• [Instructions]:
(a) In the Monster Licks piece, which scale does the lick use?
(b) In the Monster Licks piece, why did the writer apply jazz/fusion ideas to a rock/blues approach instead of playing jazz or fusion? Explain in one to three sentences.

Monster Licks: Applying Techniques from Jazz/Fusion Virtuosos to Rock and Blues Guitar
In this Monster Lick, I'm using the A pentatonic flat five scale, also known as the “blues scale."
I was always fascinated by the sounds jazz/fusion guitarists created when they'd play licks and runs all over the fretboard. It seemed so awesome that I had to figure out how I could do it too.
The interesting thing was that tonally I couldn’t relate to jazz or fusion; I never connected with it, although technically, I could. I wanted to take these ideas and apply them to a more rock/blues approach.
This is the result.
I find it important to draw inspiration from all kinds of musicians and players. This doesn’t mean you have to go and learn their entire catalog. It could simply involve watching and listening to how they approach their instrument and the techniques they use.
Most of my inspiration for new techniques comes from musicians other than guitar players. There are so many incredible players who are virtuosos on many different instruments; it would be a shame not to draw something from their art and apply it to your guitar playing or writing.

• [Extracted records]:
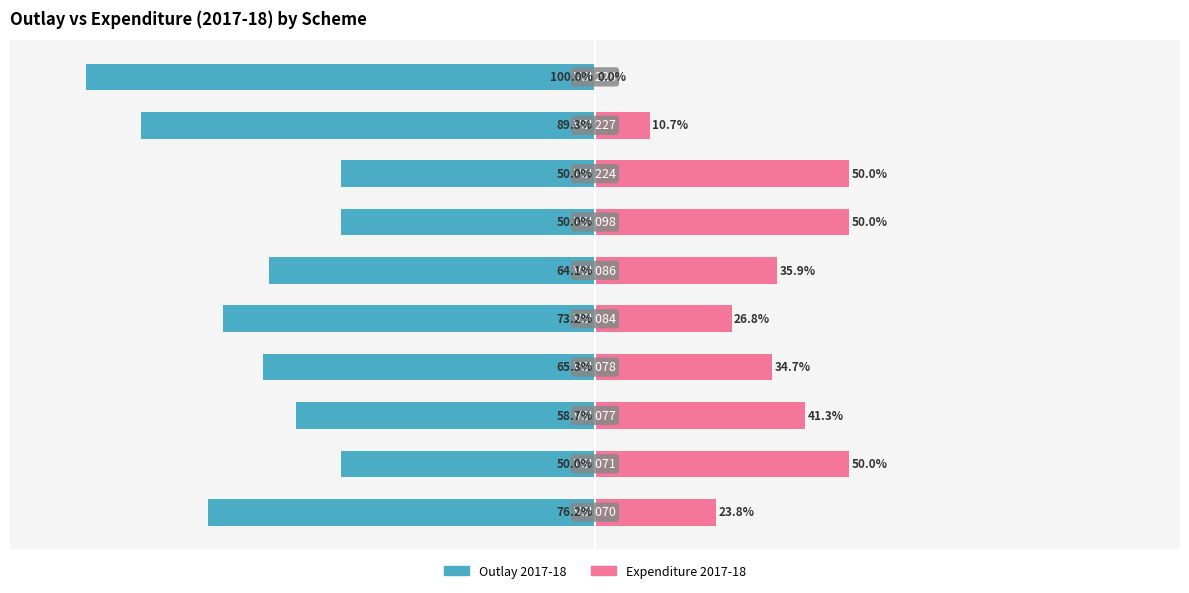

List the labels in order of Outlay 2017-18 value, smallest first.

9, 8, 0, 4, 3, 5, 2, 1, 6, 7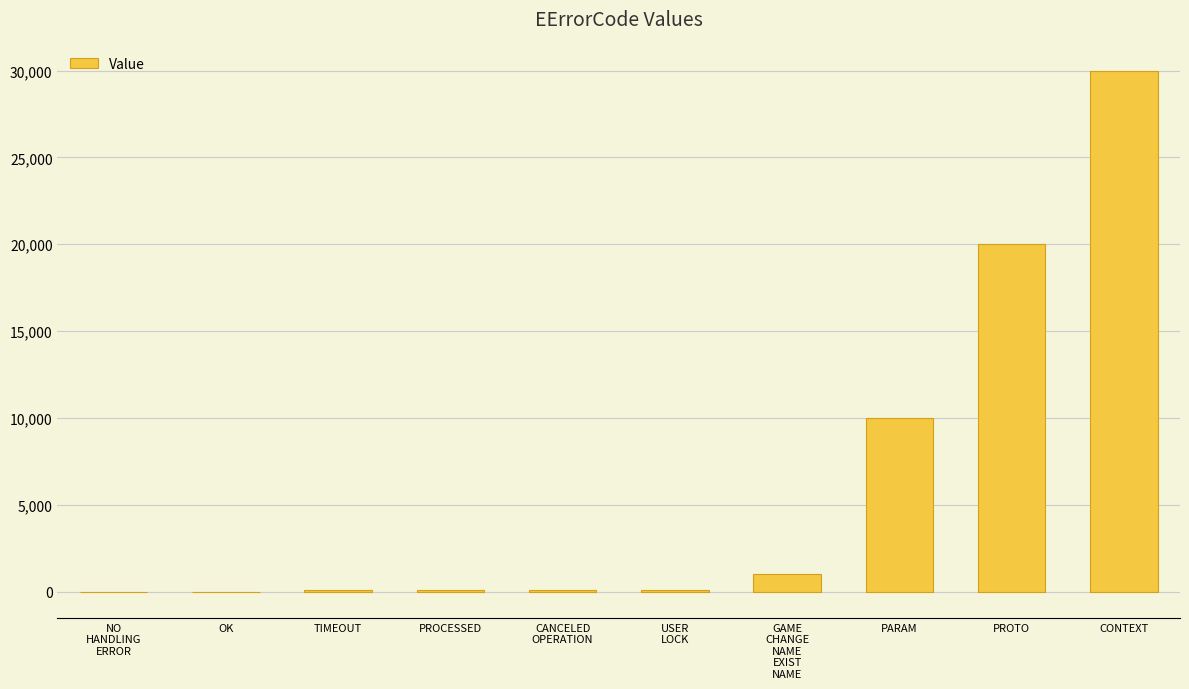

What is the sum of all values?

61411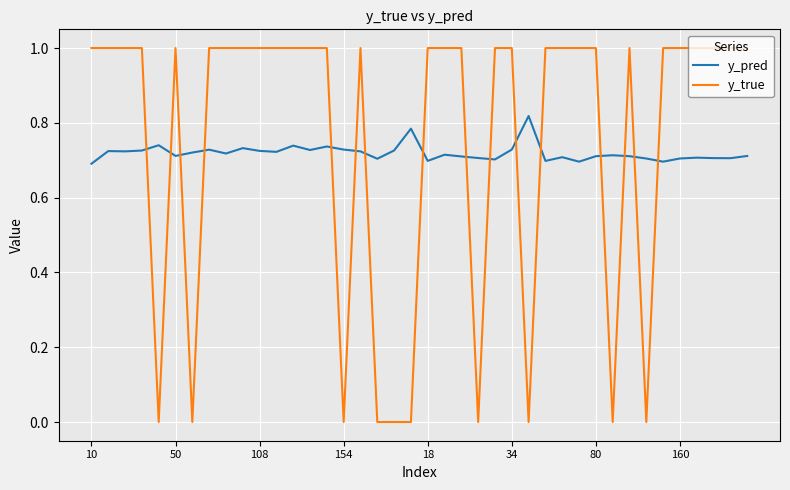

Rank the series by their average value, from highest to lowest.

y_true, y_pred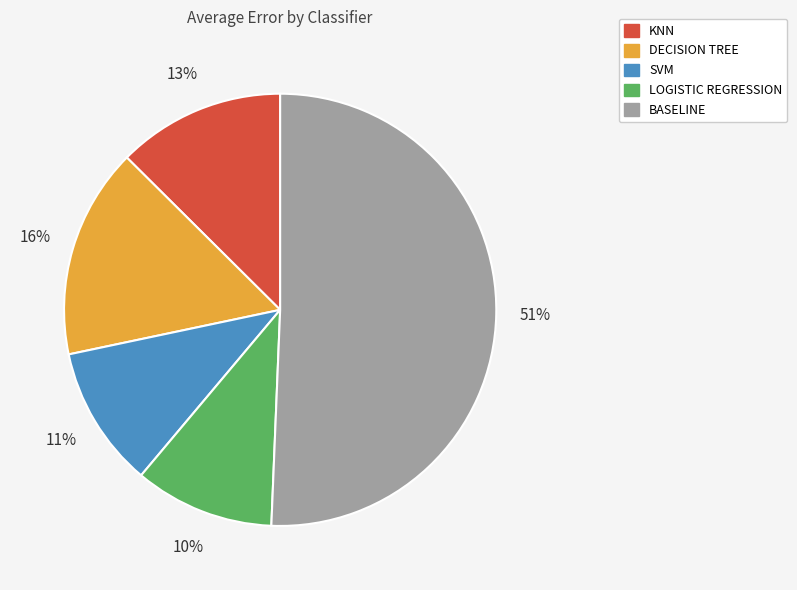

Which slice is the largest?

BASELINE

• [Task responses]:
(a) It uses the A pentatonic flat five scale, also known as the "blues scale."

(b) The writer could handle jazz/fusion technically but couldn't relate to it tonally and never connected with it. So the writer took those ideas and applied them to rock/blues instead.